The Ship: Steadfast is a 58’ traditionally built gaff cutter. Her keel was laid in Albany, Western Australia in September 1990, and she was launched (after two long breaks while we were developing a vineyard and establishing markets for our wine) in February 2006. She has been built in the traditional way, with 1¾” Jarrah planking on 4”x4” doubled sawn frames, also of Jarrah. Karri was used on the inside for longitudinals (beam shelf, clamp, and stringers), and Sheoak for deck planking (over a marine ply subdeck), skylights, and hatches. We imported Brazilian mahogany for the capping rail and Oregon (Douglas Fir) for the spars.

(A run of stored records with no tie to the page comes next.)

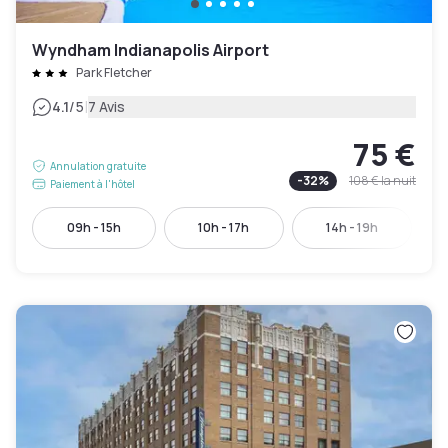
Wyndham Indianapolis Airport
Park Fletcher
|
4.1
/5
7 Avis
75 €
Annulation gratuite
-
32
%
108 €
la nuit
Paiement à l'hôtel
09h - 15h
10h - 17h
14h - 19h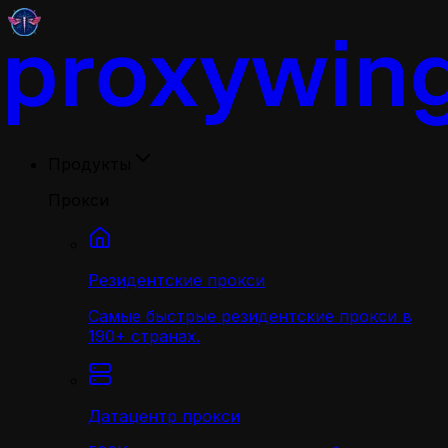
Продукты
Прокси
Резидентские прокси
Самые быстрые резидентские прокси в
190+ странах.
Датацентр прокси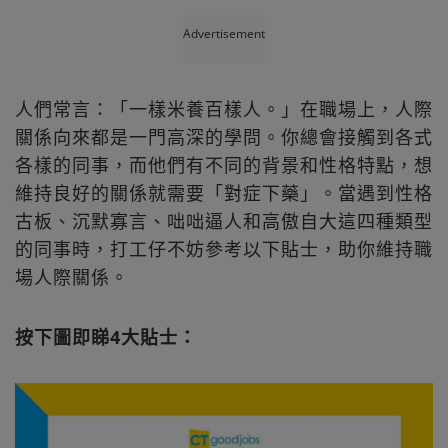
Advertisement
人們常言：「一樣米養百樣人。」在職場上，人際
關係向來都是一門高深的學問。你總會接觸到各式
各樣的同事，而他們有不同的背景和性格特點，想
維持良好的關係就需要「對症下藥」。當遇到性格
古板、沉默寡言、咄咄逼人和高傲自大這四種類型
的同事時，打工仔不妨參考以下貼士，助你維持職
場人際關係。
按下圖即睇4大貼士：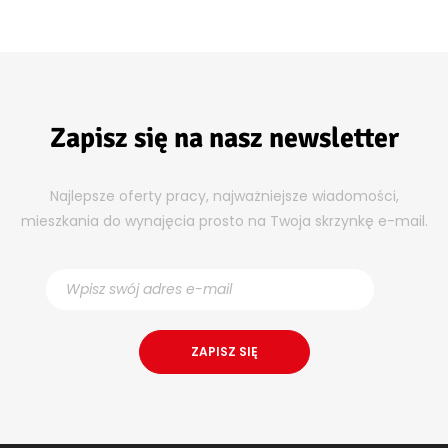
Zapisz się na nasz newsletter
Najlepsze oferty pracy, najważniejsze wiadomości,
mieszkania do wynajęcia prosto na Twoja skrzynkę e-mail.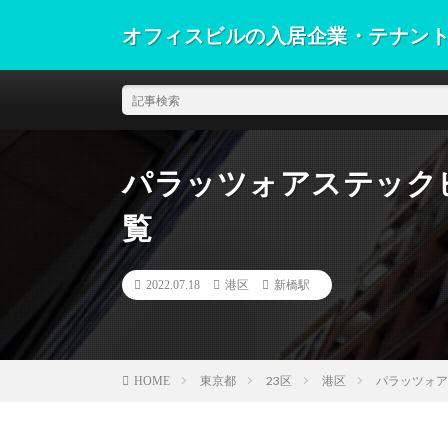
オフィスビルの入居企業・テナン
パラッツォアステック
覧
2022.07.18
港区
新橋駅
東京都
23区
港区
パラッツォア
HOME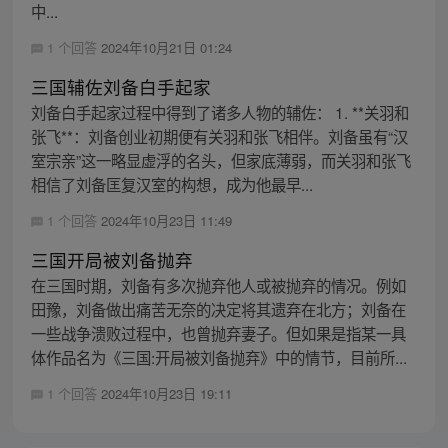
中...
1 个回答
2024年10月21日 01:24
三国辅佐刘备白手起家
刘备白手起家过程中得到了诸多人物的辅佐： 1. **关羽和
张飞**：刘备创业初期便有关羽和张飞相伴。刘备虽有“汉
室宗亲”这一略显虚浮的名头，但家底薄弱，而关羽和张飞
相信了刘备匡复汉室的构想，成为他最早...
1 个回答
2024年10月23日 11:49
三国开局被刘备抛弃
在三国时期，刘备有多次抛弃他人或被抛弃的情况。例如
田豫，刘备做出痛苦无奈的决定将其遗弃在北方；刘备在
一些战争溃败过程中，也曾抛弃妻子。但如果是指某一具
体作品名为《三国:开局被刘备抛弃》中的情节，目前所...
1 个回答
2024年10月23日 19:11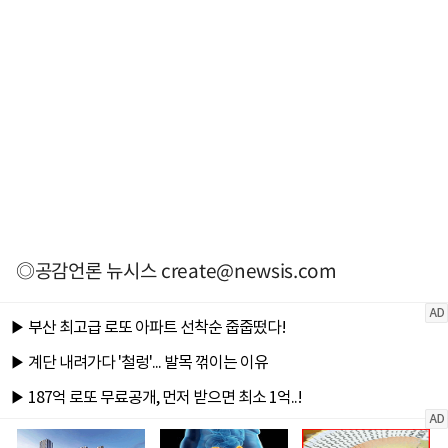
◎공감언론 뉴시스
create@newsis.com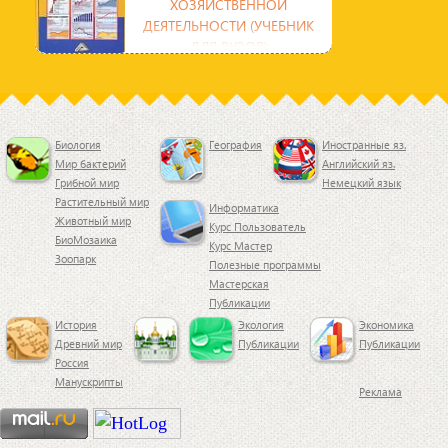
ХОЗЯЙСТВЕННОЙ
ДЕЯТЕЛЬНОСТИ (УЧЕБНИК
ДЛЯ ВУЗОВ)
Учебник состоит из 12 глав, которые
отражают систематический подход к
анализу Финансово-хозяйственной
деятельности
Биология
География
Иностранные яз.
Мир бактерий
Английский яз.
Грибной мир
Немецкий язык
Растительный мир
Информатика
Животный мир
Курс Пользователь
БиоМозаика
Курс Мастер
Зоопарк
Полезные программы
Мастерская
Публикации
История
Экология
Экономика
Древний мир
Публикации
Публикации
Россия
Манускрипты
Реклама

Steadfast was built on the lines of the 1913 leHavre pilot cutter Jolie Brise, although we took some liberties in the layout and have installed a simple drum wheel steering setup in lieu of Jolie Brise’s long tiller. Her principal dimensions are:
Length: 58’/17 m
Sparred length: 75’/ 22 m
Beam” 16’/ 5m
Displacement: 40 tonnes
Pilot Service in the early 20th century: Prior to WWI, ships were not generally equipped with radios, and pilot boats were typically operated under sail alone. The Bristol Channel pilot cutters were usually owned by an individual pilot, who sailed with one crew and went out “seeking” in the Bristol Channel for a ship in need of a pilot. Upon finding such, the pilot went on board to guide the ship into port, while the pilot cutter, with the one crew on board, was towed behind.

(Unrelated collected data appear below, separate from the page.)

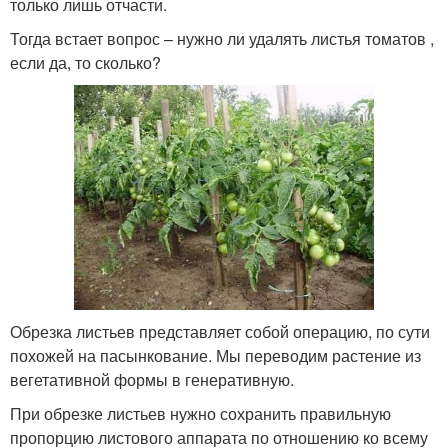
только лишь отчасти.
Тогда встает вопрос – нужно ли удалять листья томатов ,
если да, то сколько?
Обрезка листьев представляет собой операцию, по сути
похожей на пасынкование. Мы переводим растение из
вегетативной формы в генеративную.
При обрезке листьев нужно сохранить правильную
пропорцию листового аппарата по отношению ко всему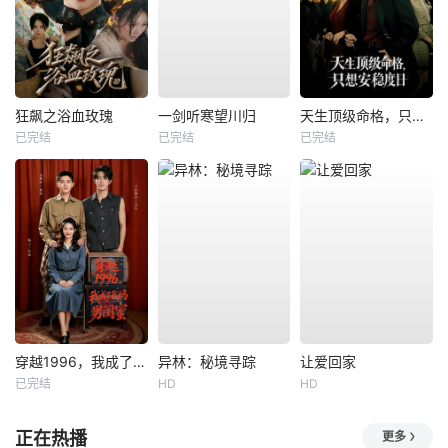
狂飙之浴血玫瑰
一剑听寒望川归
天生顶级命格，只想安稳度日
已完结
已完结
已完结
穿越1996，我成了我妈男闺蜜
异林：秘境寻踪
让爱回家
已完结
HD
HD
正在热播
更多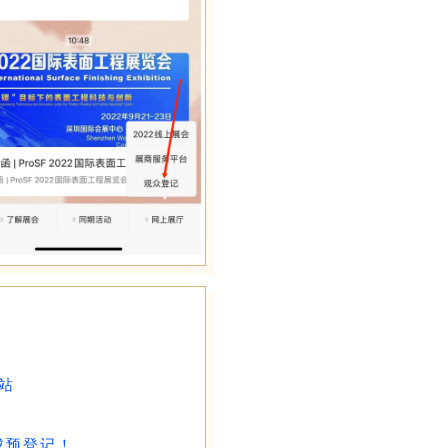
网站
成预登记！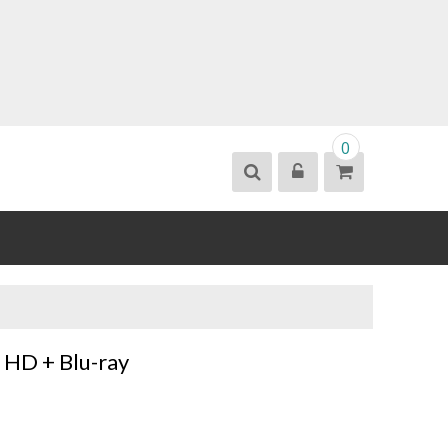
0
 HD + Blu-ray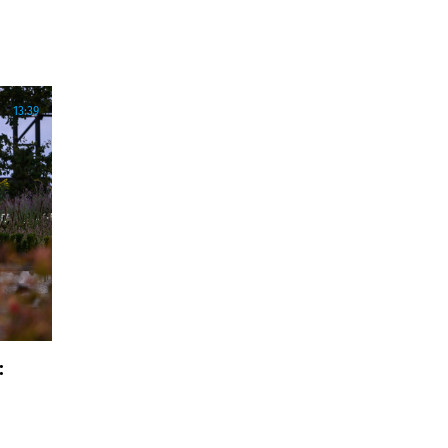
13:39
: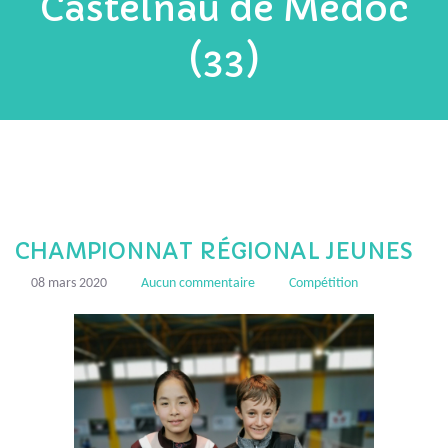
Castelnau de Médoc
(33)
CHAMPIONNAT RÉGIONAL JEUNES
08 mars 2020
Aucun commentaire
Compétition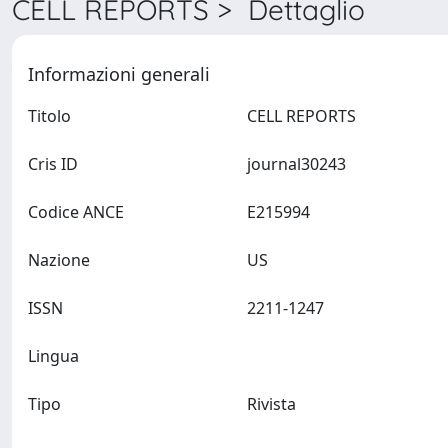
CELL REPORTS > Dettaglio
Informazioni generali
Titolo
CELL REPORTS
Cris ID
journal30243
Codice ANCE
E215994
Nazione
US
ISSN
2211-1247
Lingua
Tipo
Rivista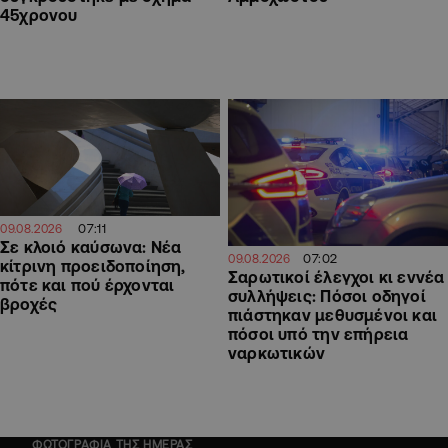
45χρονου
07:11
09.08.2026
Σε κλοιό καύσωνα: Νέα
07:02
09.08.2026
κίτρινη προειδοποίηση,
Σαρωτικοί έλεγχοι κι εννέα
πότε και πού έρχονται
συλλήψεις: Πόσοι οδηγοί
βροχές
πιάστηκαν μεθυσμένοι και
πόσοι υπό την επήρεια
ναρκωτικών
ΦΩΤΟΓΡΑΦΙΑ ΤΗΣ ΗΜΕΡΑΣ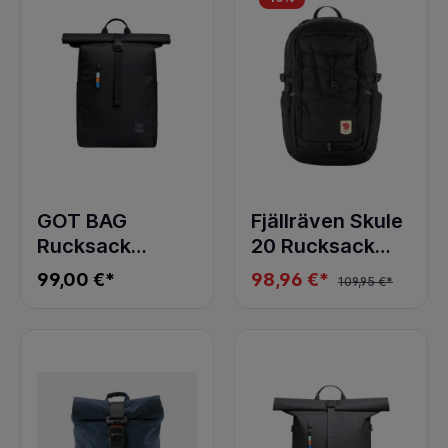
GOT BAG
Fjällräven Skule
Rucksack
20 Rucksack
ROLLTOP EASY
Black
99,00 €*
98,96 €*
109,95 €*
BLACK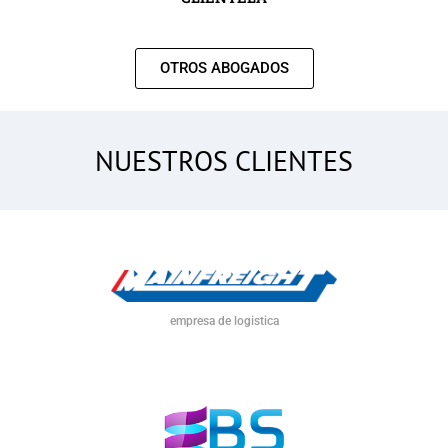
OTROS ABOGADOS
NUESTROS CLIENTES
empresa de logistica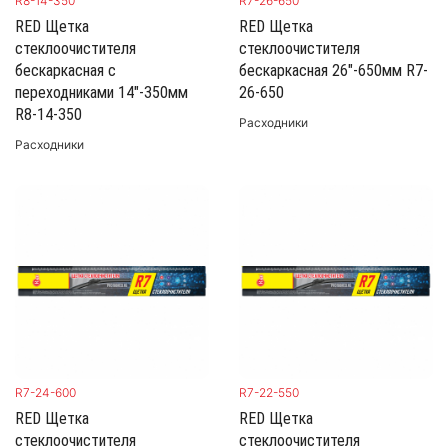
R8-14-350
R7-26-650
RED Щетка
RED Щетка
стеклоочистителя
стеклоочистителя
бескаркасная с
бескаркасная 26"-650мм R7-
переходниками 14"-350мм
26-650
R8-14-350
Расходники
Расходники
R7-24-600
R7-22-550
RED Щетка
RED Щетка
стеклоочистителя
стеклоочистителя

The pilot service in France operated differently, in that a pilot boat was used to keep station a safe distance off shore awaiting a ship needing a pilot. When a ship came over the horizon, the pilot boat sailed up to it to offer pilotage services, whereupon the pilot was taken on board to guide the ship in, while the pilot vessel remained on station. These pilot boats typically remained at sea for two weeks at a time in all weather, during which they would also take pilots off ships that were outward bound. They might at any time have had as many as four pilots on board, all master mariners, awaiting an inbound ship. While waiting, pilots spent much of their time in the main saloon around the table that lay atop the water tank, smoking and playing cards, and enjoying each other’s company.

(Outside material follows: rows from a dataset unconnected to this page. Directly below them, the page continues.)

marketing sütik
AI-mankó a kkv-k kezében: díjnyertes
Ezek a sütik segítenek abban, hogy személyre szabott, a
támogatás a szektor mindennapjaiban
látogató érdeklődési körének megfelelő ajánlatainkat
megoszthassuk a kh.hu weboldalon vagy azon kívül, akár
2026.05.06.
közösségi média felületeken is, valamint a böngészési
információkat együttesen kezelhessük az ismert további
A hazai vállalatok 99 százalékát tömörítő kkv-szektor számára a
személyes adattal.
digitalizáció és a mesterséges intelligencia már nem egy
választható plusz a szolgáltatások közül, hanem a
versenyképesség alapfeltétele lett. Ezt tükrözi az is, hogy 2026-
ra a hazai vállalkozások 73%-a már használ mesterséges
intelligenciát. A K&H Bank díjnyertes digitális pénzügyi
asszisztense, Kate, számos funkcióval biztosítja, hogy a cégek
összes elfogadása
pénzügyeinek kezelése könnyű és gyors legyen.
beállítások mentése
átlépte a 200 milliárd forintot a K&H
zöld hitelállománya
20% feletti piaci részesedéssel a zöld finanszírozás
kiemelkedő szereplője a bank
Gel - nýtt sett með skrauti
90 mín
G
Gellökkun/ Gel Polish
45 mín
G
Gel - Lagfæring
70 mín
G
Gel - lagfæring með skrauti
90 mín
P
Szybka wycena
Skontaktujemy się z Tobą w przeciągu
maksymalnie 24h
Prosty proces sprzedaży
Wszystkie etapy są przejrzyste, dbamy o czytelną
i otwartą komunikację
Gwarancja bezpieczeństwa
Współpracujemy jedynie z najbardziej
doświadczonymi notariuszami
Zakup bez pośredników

Sleeping Accommodation: The layout down below on Steadfast is in keeping with the original accommodation plan on the French pilot cutters, with four pilot berths (what else?) in the main saloon, the galley forward of this, and the fo’c’s’le with two single berths and heads forward of the galley. The pilot berths are full sized single berths behind the settees, and the main saloon is, by yachting standards, enormous. The four settees inboard of the pilot berths can slide out for four additional single berths, and there is a narrow berth in the fo’c’s’le that we normally use for a sail locker that can be made up if required. Sleeping accommodation therefore consists of six single berths, four slide-out berths, and one narrow berth. Crew quarters are in a separate compartment aft.
In keeping with her traditional character, Steadfast has a minimum of modern conveniences, and the level of finish down below could be described as simple but elegant. The sea toilet is pumped manually (into a holding tank) and fresh water for washing up is pumped with either a foot or hand pump. A hot shower is always available, by way of a solar bag with water heated on the cooker. It’s a little like glamping, only sailing, not camping.